EXERCISE OBJECTIVE
Retype all of the material below word for word, leaving out the pictures.

====== SUPPLIED INFORMATION ======

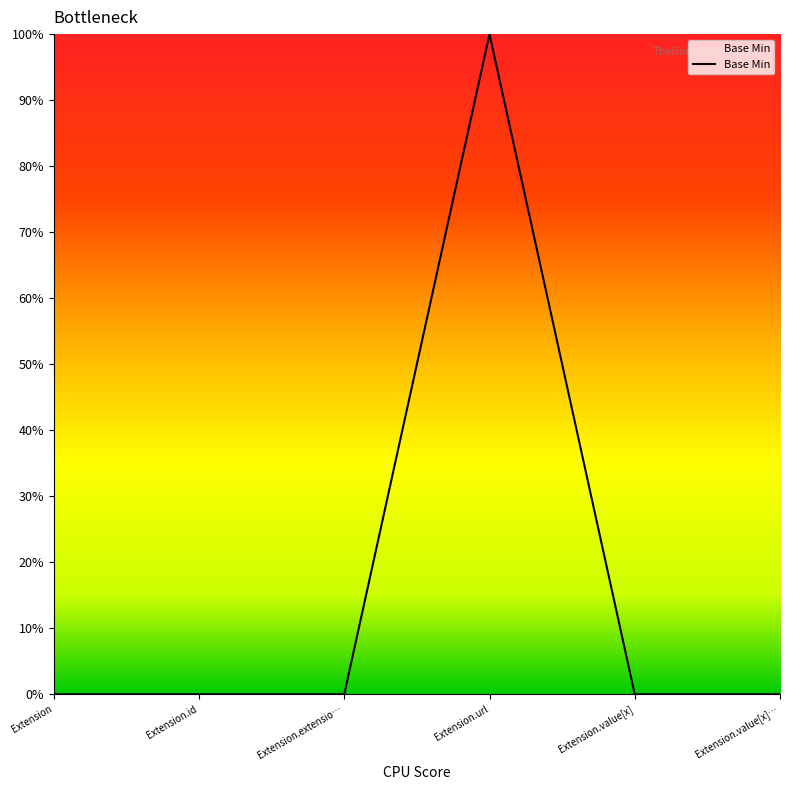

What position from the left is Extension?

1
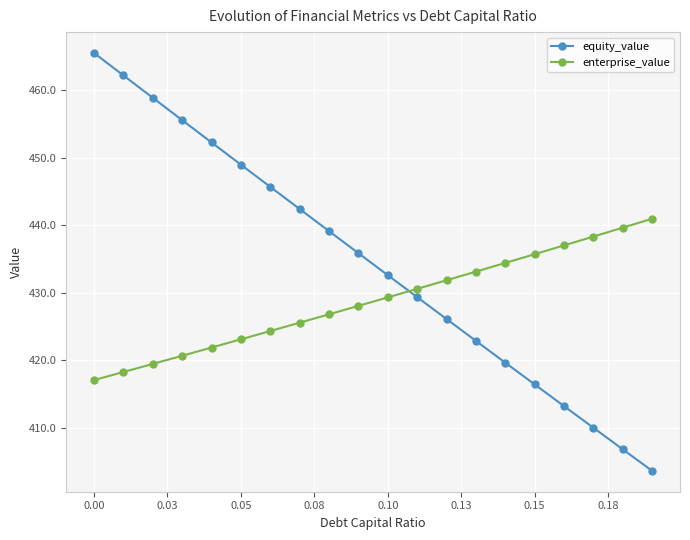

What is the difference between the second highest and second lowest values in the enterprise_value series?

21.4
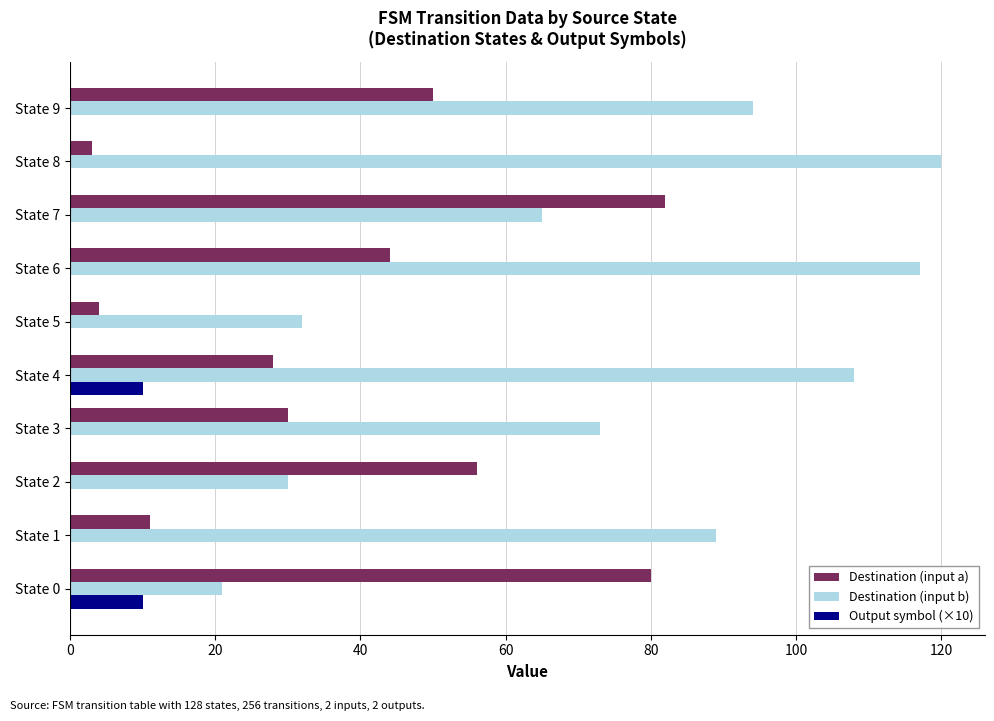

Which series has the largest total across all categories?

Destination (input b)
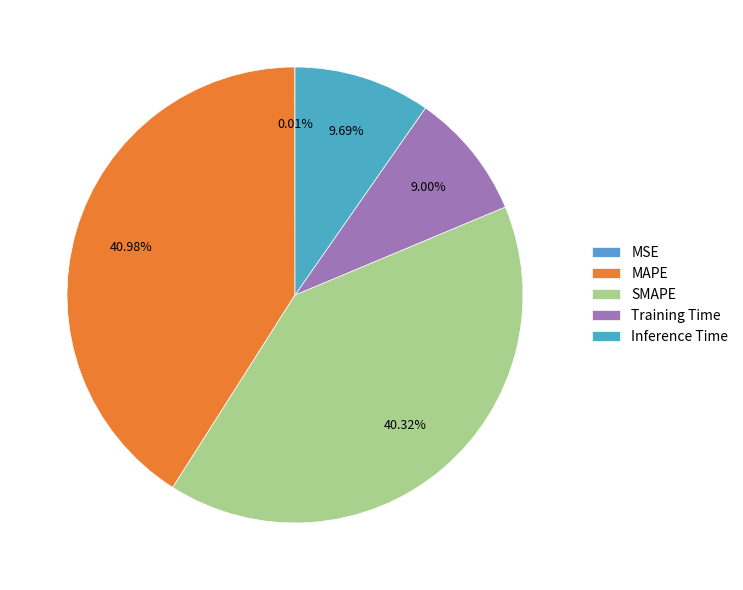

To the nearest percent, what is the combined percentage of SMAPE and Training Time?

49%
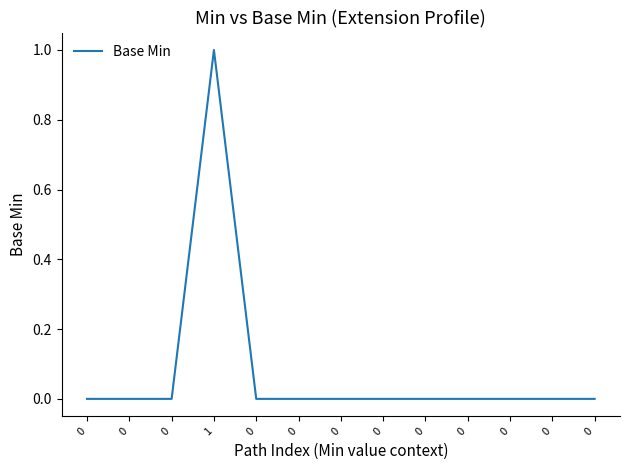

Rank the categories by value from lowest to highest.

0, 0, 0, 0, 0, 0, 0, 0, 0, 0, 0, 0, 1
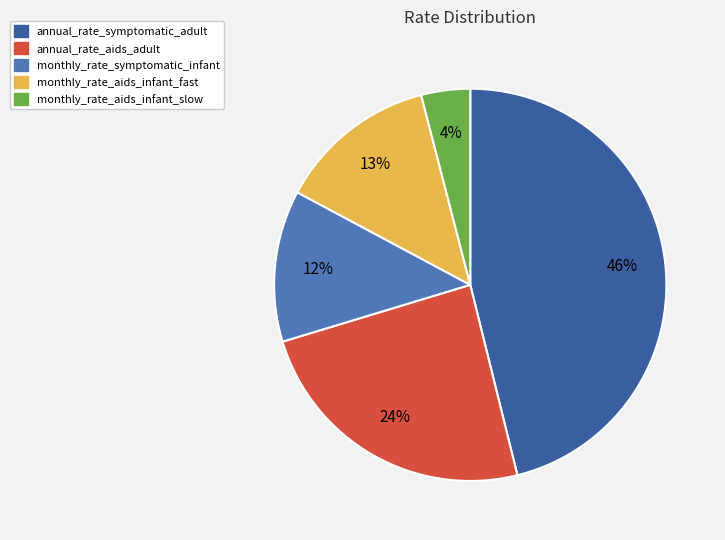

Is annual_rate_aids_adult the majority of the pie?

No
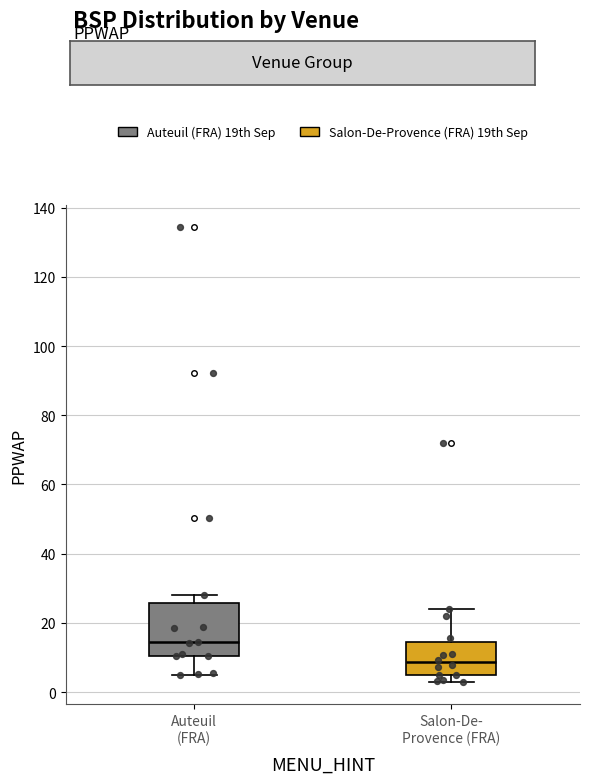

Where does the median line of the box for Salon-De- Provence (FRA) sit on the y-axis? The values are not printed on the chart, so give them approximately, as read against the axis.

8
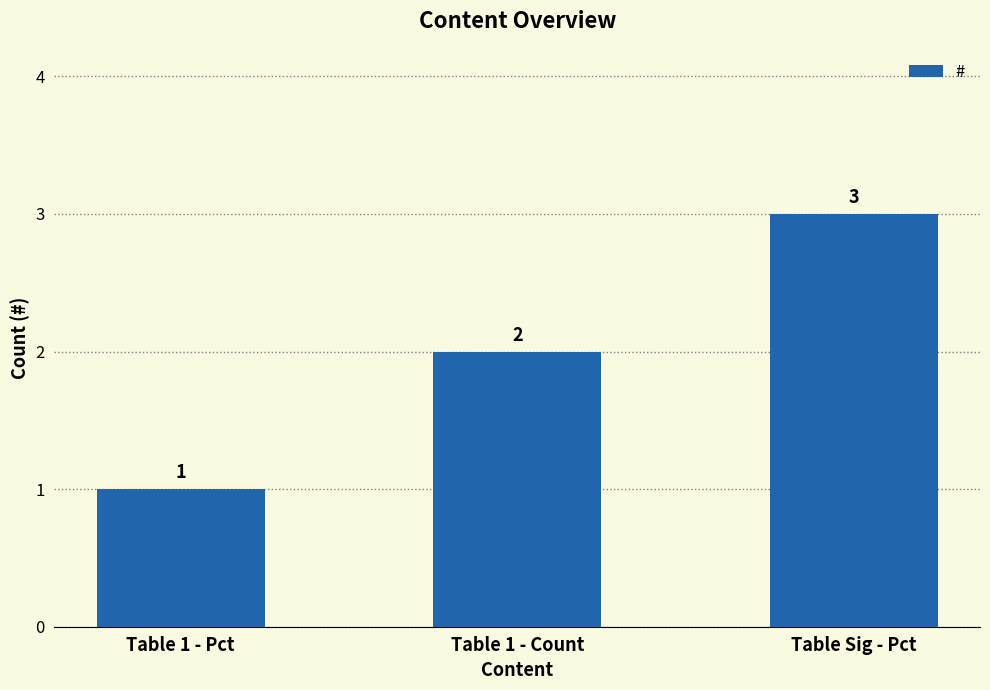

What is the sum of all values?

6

======

ANSWER BELOW
What position from the left is Extension?

1

What is the difference between the second highest and second lowest values in the enterprise_value series?

21.4

Which series has the largest total across all categories?

Destination (input b)

To the nearest percent, what is the combined percentage of SMAPE and Training Time?

49%

Rank the categories by value from lowest to highest.

0, 0, 0, 0, 0, 0, 0, 0, 0, 0, 0, 0, 1

Is annual_rate_aids_adult the majority of the pie?

No

Where does the median line of the box for Salon-De- Provence (FRA) sit on the y-axis? The values are not printed on the chart, so give them approximately, as read against the axis.

8

What is the sum of all values?

6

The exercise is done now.